Wherever "Force" turns up in the entries, copy out the line that holds it.

• RECORDS PROVIDED:
§ §
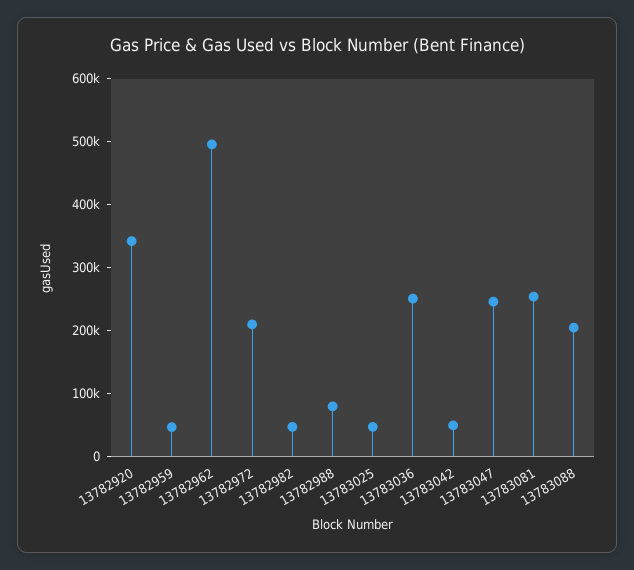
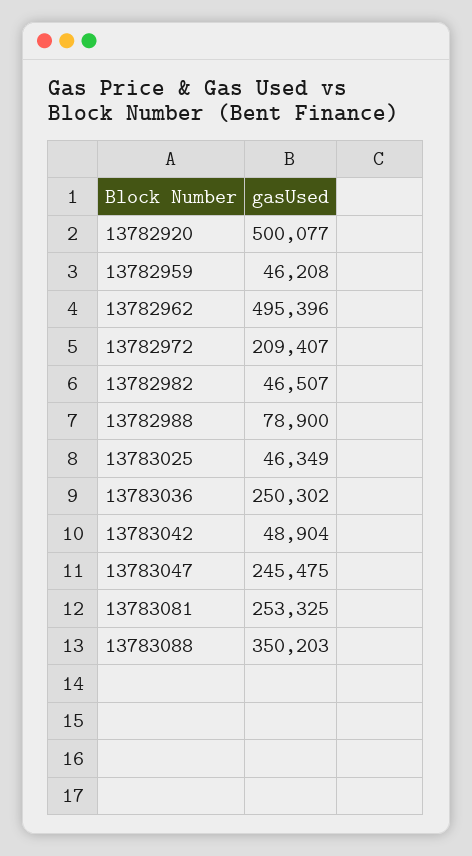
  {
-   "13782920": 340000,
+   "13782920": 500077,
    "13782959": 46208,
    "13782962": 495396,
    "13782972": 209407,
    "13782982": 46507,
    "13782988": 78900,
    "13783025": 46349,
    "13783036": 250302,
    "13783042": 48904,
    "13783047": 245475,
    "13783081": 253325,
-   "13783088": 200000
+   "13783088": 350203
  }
§ §
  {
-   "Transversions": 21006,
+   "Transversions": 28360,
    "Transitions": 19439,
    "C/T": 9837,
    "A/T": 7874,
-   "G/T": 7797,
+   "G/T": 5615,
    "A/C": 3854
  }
§ §
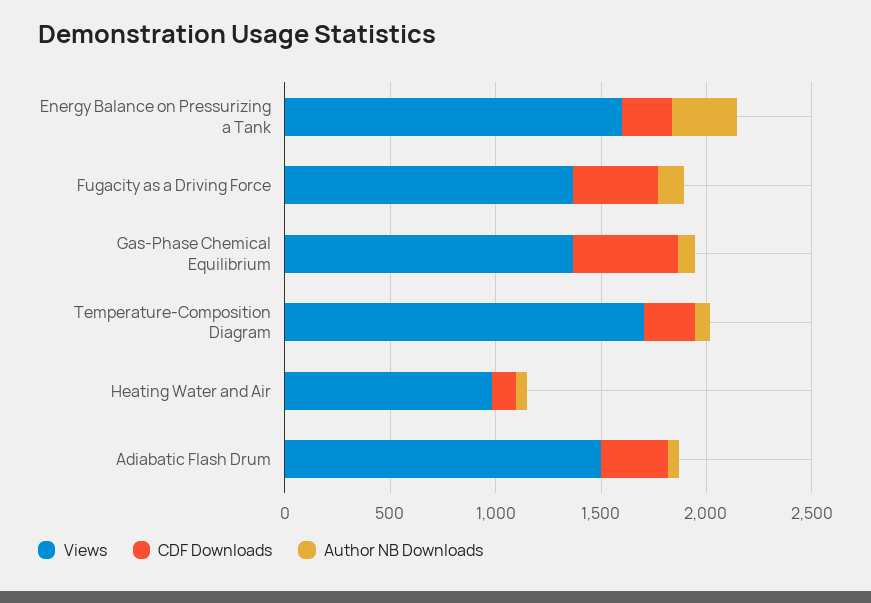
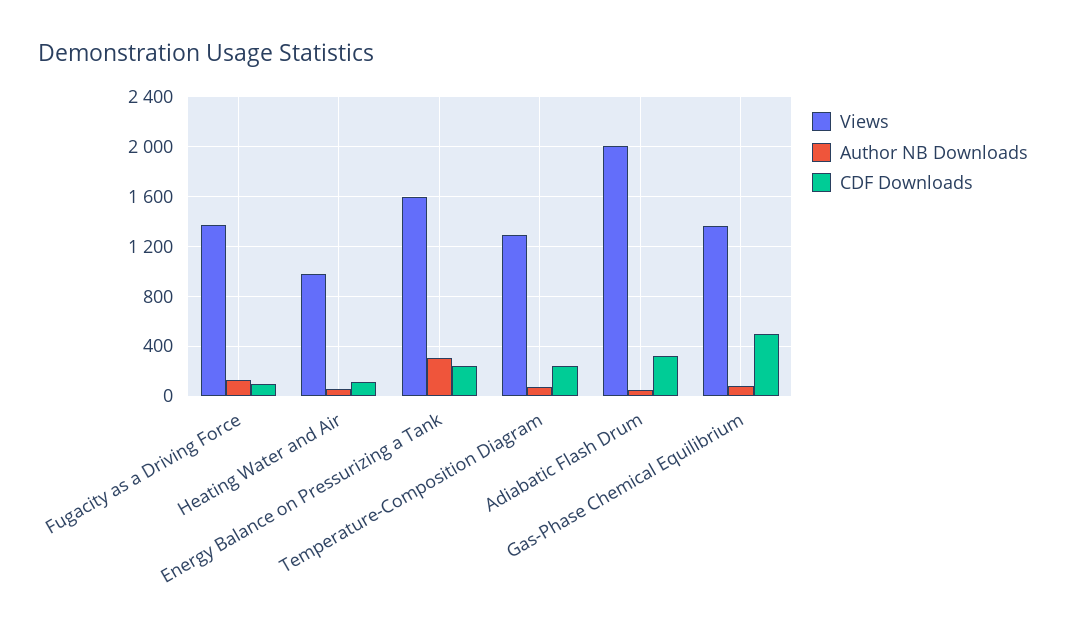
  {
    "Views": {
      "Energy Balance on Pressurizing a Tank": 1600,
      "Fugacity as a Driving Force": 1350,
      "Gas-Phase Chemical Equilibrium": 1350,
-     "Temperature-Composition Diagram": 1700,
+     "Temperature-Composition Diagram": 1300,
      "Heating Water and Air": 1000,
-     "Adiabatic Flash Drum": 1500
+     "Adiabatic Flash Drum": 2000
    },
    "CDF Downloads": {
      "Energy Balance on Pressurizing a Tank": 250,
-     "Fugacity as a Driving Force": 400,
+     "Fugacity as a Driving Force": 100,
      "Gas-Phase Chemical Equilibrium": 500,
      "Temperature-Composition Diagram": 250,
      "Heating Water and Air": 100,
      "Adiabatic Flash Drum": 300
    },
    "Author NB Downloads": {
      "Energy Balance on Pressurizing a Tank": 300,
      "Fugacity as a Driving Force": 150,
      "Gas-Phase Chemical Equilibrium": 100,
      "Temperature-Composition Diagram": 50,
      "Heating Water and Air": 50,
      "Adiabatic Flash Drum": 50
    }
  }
§ §
• COMPLETED TASK:
      "Fugacity as a Driving Force": 1350,
-     "Fugacity as a Driving Force": 400,
+     "Fugacity as a Driving Force": 100,
      "Fugacity as a Driving Force": 150,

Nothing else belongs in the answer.